Given passage:
··········

Such a book wouldn’t be complete without mention of the struggle. King’s take? Ask yourself how far you would go for focus:

If you’re just starting out as a writer, you could do worse than strip your television’s electric plug wire, wrap a spike around it, and then stick it back into the wall. See what blows, and how far.

To get results other writers can’t, do things other writers won’t.

5. The Sense of Style

Author: Steven Pinker

Get the book: http://amzn.to/1rCF0QK

As a Harvard psychologist with notable work in the world of linguistics, I was excited for this book. While wonderfully written, it suffers from being overly-descriptive and too long—a flaw the book suggests to avoid! Otherwise it is delightful.

Within you’ll find some memorable passages on the common warning signs of prose gone bad, particularly relevant to smart people who are trying to transfer their knowledge:

The literary scholars Mark Turner and Francis-Noël Thomas have identified the stance that our best essayists and writers implicitly adopt, and that is a combination of vision and conversation. When you write you should pretend that you, the writer, see something in the world that’s interesting, that you are directing the attention of your reader to that thing in the world, and that you are doing so by means of conversation.

··········

Provided material:
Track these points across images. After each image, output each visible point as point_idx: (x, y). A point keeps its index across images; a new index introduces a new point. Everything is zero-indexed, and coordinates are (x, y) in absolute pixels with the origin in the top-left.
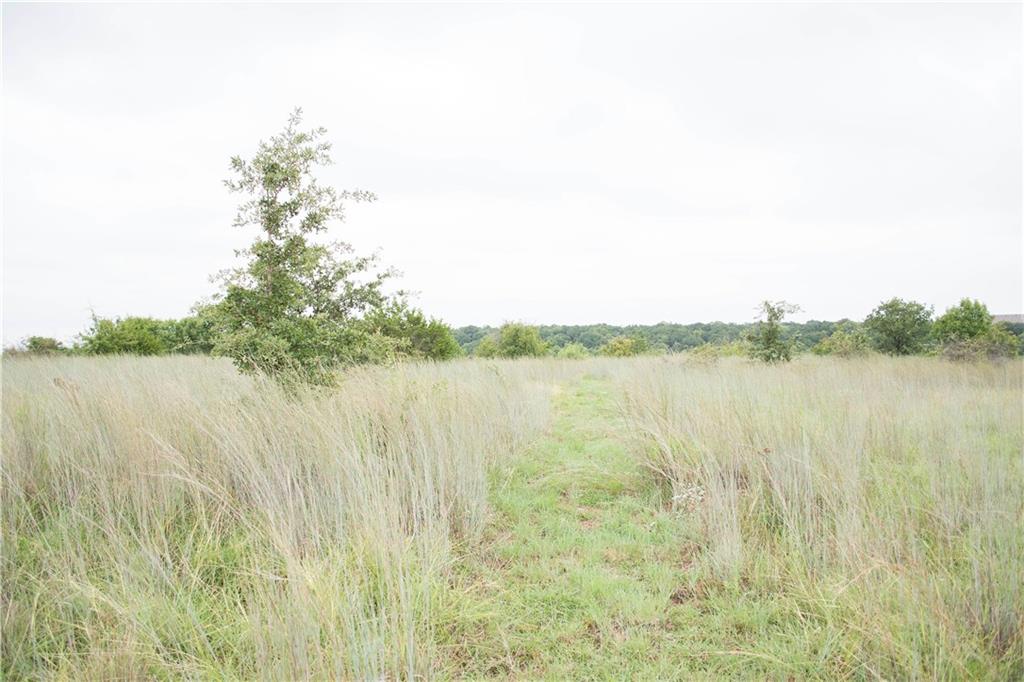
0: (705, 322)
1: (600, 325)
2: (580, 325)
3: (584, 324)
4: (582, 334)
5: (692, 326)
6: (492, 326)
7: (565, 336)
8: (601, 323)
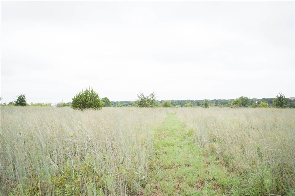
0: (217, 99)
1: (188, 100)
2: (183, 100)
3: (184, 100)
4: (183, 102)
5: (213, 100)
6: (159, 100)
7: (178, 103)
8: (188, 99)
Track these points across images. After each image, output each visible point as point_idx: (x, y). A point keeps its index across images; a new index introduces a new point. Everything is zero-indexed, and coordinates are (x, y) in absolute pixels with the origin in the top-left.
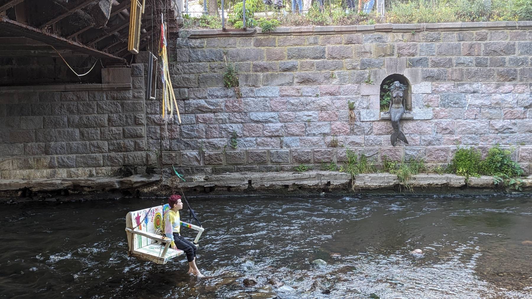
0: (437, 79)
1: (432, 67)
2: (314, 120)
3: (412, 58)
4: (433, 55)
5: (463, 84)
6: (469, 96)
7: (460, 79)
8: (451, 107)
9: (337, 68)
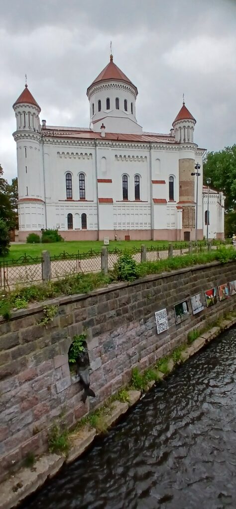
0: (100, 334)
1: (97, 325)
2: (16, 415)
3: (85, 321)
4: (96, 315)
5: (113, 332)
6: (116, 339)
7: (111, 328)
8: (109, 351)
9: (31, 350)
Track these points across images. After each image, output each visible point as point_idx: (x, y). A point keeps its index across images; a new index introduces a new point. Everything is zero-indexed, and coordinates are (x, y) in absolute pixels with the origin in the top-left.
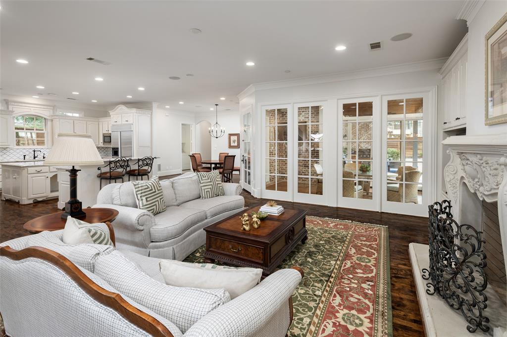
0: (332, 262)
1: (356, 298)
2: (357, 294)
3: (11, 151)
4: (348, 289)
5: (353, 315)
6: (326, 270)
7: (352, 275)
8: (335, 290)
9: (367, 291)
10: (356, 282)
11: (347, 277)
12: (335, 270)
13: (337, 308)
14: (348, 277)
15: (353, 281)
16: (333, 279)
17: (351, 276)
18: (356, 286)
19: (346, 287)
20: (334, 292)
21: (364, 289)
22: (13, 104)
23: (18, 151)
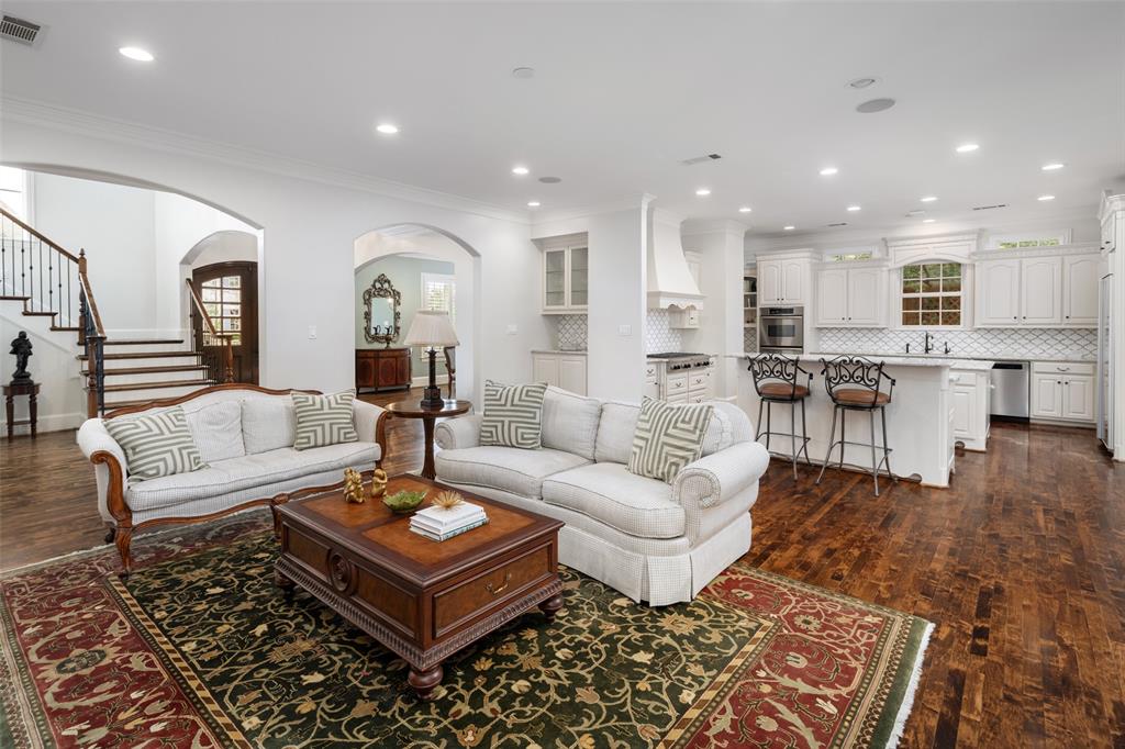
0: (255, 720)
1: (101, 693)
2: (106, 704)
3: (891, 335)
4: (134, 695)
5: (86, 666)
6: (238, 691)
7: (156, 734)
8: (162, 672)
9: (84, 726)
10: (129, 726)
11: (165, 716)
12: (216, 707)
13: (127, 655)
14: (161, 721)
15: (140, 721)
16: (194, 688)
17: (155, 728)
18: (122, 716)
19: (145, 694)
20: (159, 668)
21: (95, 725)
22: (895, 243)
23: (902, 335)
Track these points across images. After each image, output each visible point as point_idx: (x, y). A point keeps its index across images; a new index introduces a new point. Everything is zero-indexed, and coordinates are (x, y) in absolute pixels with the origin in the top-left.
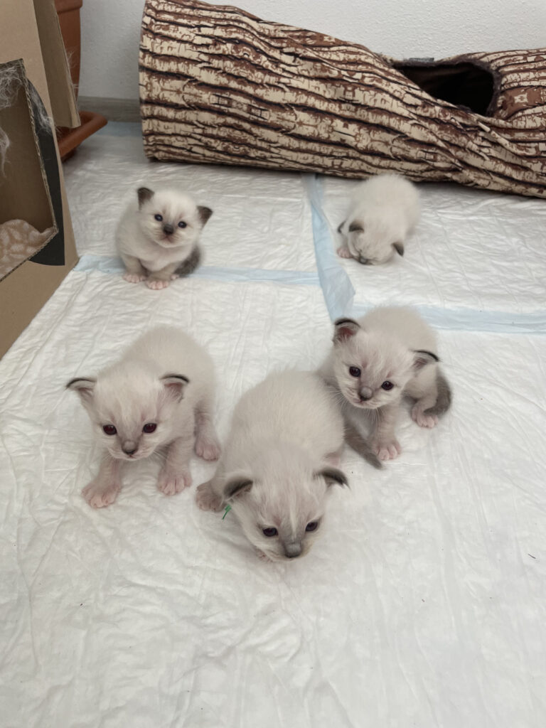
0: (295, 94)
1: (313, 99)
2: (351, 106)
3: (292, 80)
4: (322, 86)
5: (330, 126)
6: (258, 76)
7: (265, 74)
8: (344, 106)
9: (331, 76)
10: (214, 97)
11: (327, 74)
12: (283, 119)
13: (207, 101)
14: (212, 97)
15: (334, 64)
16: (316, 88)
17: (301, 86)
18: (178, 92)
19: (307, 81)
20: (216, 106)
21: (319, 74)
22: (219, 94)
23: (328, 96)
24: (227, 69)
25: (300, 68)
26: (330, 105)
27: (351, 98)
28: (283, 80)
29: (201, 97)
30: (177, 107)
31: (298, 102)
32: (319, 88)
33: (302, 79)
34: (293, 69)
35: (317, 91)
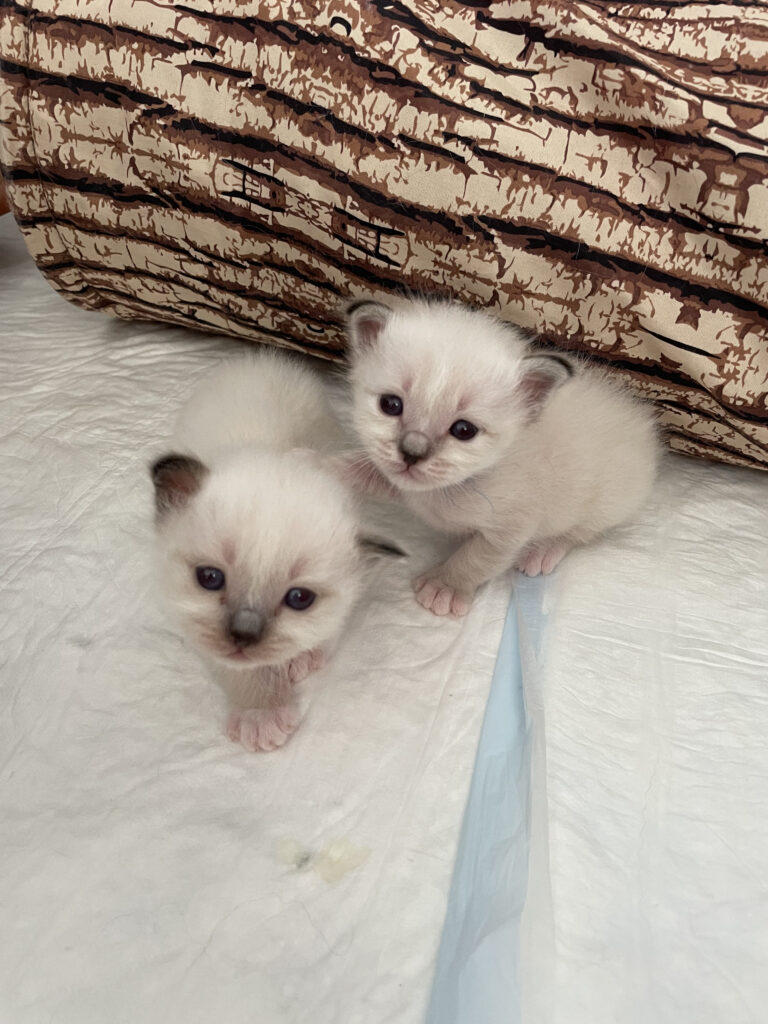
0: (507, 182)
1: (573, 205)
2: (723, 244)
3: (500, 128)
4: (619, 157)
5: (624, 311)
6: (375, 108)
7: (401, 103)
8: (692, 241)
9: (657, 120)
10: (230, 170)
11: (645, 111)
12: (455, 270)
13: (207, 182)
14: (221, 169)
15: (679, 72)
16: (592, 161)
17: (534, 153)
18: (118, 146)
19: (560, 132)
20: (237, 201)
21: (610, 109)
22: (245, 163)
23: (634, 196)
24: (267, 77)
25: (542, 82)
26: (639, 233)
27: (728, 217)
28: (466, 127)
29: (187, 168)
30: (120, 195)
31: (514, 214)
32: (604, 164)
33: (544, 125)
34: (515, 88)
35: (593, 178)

··········

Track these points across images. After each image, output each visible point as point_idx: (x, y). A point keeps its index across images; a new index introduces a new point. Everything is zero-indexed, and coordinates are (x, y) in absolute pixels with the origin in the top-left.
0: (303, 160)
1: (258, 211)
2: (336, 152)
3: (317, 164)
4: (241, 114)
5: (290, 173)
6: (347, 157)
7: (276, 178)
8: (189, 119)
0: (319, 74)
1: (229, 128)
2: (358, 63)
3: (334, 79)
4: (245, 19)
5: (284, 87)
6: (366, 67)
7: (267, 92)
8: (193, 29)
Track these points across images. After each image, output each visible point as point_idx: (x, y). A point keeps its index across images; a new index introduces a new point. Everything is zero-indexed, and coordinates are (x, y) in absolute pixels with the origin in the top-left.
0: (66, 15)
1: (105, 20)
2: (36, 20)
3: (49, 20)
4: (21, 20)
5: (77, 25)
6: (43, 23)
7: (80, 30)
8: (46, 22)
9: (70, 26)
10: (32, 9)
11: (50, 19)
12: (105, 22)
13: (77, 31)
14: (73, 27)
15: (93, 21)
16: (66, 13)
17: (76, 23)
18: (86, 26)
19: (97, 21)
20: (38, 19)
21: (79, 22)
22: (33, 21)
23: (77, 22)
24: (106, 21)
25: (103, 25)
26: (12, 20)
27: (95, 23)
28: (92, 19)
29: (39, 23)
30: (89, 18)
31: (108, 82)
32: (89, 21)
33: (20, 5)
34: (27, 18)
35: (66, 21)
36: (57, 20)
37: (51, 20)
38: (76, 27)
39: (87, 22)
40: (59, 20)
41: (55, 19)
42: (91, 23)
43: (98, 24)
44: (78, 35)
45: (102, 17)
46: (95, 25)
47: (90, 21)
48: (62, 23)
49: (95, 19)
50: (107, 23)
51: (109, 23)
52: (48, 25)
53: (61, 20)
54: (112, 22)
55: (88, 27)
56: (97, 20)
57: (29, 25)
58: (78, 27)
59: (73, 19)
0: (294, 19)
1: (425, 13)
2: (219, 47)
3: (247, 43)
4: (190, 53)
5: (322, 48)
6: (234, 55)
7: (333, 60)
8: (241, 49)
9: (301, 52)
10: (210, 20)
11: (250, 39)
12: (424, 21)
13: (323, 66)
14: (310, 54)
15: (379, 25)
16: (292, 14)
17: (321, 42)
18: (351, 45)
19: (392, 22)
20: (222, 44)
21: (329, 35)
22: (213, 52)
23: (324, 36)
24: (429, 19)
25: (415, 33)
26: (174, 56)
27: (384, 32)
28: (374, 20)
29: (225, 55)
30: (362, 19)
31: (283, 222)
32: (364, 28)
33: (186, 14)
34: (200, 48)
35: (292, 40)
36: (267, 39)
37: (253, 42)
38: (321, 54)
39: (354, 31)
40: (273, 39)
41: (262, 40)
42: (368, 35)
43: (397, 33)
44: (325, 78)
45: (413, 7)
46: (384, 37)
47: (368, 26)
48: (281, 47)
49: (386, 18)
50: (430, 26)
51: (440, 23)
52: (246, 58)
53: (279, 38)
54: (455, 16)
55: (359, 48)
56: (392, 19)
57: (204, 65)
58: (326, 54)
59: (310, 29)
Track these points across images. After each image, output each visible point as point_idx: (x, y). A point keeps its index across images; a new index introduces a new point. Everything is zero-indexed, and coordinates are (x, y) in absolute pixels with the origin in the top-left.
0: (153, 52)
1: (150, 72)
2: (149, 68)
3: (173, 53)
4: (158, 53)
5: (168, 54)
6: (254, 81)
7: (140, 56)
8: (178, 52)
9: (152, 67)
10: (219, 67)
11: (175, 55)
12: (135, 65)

··········

Problems to work on:
A. In the passage on writing books, update the section starting with "Get the book: http://amzn.to/1rCF0QK" and going on through "it is delightful.", putting "charming" in place of "delightful".
B. According to the passage on writing books, which two literary scholars identified the stance that the best essayists and writers implicitly adopt?
C. Condense the paragraph of the passage on writing books that begins "The literary scholars Mark Turner" into a shorter version that keeps its main facts.

Results by task:
A.
Get the book: http://amzn.to/1rCF0QK

As a Harvard psychologist with notable work in the world of linguistics, I was excited for this book. While wonderfully written, it suffers from being overly-descriptive and too long—a flaw the book suggests to avoid! Otherwise it is charming.

B. Mark Turner and Francis-Noël Thomas.

C. Literary scholars Mark Turner and Francis-Noël Thomas found that the best essayists and writers implicitly combine vision and conversation. When writing, you should imagine that you see something interesting in the world and are directing your reader's attention to it through conversation.